#### Your task:
In the material below, the required lines run from the one containing "S.Saradaet. al <sup>[08]</sup>" through the one containing "II. MATHEMATICAL MODELS". Copy those lines exactly, ends included, and nothing else.

━━━━━━━━

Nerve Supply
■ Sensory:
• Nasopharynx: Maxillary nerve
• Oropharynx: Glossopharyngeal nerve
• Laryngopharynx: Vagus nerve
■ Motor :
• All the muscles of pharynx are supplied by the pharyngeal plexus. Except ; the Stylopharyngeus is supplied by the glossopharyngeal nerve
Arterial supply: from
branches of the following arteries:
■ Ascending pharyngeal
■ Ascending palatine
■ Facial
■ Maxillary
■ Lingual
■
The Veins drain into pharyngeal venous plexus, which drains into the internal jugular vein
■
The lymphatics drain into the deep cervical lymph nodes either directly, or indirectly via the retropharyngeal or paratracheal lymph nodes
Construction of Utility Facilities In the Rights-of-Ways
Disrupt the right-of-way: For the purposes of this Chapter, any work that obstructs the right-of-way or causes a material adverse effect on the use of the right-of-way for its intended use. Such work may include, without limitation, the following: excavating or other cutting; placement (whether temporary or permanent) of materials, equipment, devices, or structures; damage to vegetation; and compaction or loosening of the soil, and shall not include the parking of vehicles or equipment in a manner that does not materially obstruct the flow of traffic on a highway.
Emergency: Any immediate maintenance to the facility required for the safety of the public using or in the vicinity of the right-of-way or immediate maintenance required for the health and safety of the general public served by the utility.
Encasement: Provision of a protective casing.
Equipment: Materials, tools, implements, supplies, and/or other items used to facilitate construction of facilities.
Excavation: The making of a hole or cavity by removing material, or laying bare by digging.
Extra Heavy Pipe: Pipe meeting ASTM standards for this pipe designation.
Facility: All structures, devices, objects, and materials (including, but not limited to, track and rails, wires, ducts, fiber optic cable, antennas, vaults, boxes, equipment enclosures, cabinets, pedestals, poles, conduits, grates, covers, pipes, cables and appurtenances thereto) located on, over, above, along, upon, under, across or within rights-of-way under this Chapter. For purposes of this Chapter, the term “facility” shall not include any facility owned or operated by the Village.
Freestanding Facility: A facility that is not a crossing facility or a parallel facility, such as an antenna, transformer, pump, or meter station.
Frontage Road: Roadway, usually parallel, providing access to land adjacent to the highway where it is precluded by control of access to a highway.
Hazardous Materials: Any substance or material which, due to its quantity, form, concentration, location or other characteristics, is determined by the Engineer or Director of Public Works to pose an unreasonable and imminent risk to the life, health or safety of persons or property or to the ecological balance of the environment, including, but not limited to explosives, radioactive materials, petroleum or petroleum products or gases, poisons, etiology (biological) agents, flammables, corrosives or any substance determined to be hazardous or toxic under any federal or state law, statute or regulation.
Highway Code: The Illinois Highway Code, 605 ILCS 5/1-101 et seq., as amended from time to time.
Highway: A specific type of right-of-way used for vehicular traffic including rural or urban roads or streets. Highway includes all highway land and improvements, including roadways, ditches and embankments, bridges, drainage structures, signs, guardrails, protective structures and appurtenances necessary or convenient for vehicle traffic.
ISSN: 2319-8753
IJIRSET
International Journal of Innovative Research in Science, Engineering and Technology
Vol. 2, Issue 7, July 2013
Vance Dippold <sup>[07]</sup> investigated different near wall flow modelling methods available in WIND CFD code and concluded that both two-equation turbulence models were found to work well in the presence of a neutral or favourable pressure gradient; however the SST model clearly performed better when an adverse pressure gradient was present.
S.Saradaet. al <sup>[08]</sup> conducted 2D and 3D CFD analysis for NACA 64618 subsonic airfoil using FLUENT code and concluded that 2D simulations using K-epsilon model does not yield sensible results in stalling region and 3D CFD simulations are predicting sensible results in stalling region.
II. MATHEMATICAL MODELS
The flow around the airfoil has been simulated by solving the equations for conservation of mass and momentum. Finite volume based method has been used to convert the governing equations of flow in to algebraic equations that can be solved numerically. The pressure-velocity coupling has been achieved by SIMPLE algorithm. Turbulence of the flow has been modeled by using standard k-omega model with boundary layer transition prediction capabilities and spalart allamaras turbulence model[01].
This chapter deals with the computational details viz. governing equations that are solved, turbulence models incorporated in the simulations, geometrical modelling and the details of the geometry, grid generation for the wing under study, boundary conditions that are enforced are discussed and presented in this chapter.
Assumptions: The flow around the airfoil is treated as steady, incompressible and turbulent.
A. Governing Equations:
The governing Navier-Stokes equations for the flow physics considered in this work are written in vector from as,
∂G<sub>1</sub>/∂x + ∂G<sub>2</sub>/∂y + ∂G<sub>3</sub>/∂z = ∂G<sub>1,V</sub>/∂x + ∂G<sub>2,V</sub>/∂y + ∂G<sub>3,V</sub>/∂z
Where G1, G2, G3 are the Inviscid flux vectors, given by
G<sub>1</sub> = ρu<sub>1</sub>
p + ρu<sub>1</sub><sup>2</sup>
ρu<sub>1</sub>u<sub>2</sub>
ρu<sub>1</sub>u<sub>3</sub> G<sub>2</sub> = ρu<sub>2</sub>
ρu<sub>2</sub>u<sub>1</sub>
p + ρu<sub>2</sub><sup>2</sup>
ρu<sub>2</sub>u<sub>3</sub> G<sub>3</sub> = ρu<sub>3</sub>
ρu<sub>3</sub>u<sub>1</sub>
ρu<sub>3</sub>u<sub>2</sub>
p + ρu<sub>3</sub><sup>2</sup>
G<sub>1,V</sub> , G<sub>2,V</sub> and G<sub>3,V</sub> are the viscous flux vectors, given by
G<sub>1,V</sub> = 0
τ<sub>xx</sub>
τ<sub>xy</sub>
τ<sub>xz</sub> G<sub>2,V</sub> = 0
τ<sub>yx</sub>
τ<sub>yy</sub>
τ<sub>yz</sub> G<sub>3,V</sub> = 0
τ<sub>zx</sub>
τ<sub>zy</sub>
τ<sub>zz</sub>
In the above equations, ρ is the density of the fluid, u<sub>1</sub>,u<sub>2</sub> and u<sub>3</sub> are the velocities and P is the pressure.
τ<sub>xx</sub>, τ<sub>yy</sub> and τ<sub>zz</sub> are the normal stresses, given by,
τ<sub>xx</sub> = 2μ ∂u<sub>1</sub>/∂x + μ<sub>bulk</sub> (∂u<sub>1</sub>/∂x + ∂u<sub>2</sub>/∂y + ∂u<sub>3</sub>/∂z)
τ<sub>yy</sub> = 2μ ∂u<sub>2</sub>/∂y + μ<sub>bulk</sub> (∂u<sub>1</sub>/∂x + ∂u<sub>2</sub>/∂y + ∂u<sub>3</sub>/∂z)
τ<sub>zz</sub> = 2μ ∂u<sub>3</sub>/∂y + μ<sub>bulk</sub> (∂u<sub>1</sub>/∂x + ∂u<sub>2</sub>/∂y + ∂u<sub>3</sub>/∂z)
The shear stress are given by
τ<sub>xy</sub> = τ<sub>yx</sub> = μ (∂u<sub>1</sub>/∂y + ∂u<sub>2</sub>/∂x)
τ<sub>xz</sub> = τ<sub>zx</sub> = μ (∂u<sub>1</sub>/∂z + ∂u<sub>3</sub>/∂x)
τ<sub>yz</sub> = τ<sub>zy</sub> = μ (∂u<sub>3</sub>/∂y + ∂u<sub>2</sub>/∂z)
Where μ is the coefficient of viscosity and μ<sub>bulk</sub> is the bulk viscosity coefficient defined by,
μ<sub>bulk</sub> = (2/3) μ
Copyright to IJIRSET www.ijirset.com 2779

━━━━━━━━

#### Solved problem:
S.Saradaet. al <sup>[08]</sup> conducted 2D and 3D CFD analysis for NACA 64618 subsonic airfoil using FLUENT code and concluded that 2D simulations using K-epsilon model does not yield sensible results in stalling region and 3D CFD simulations are predicting sensible results in stalling region.
II. MATHEMATICAL MODELS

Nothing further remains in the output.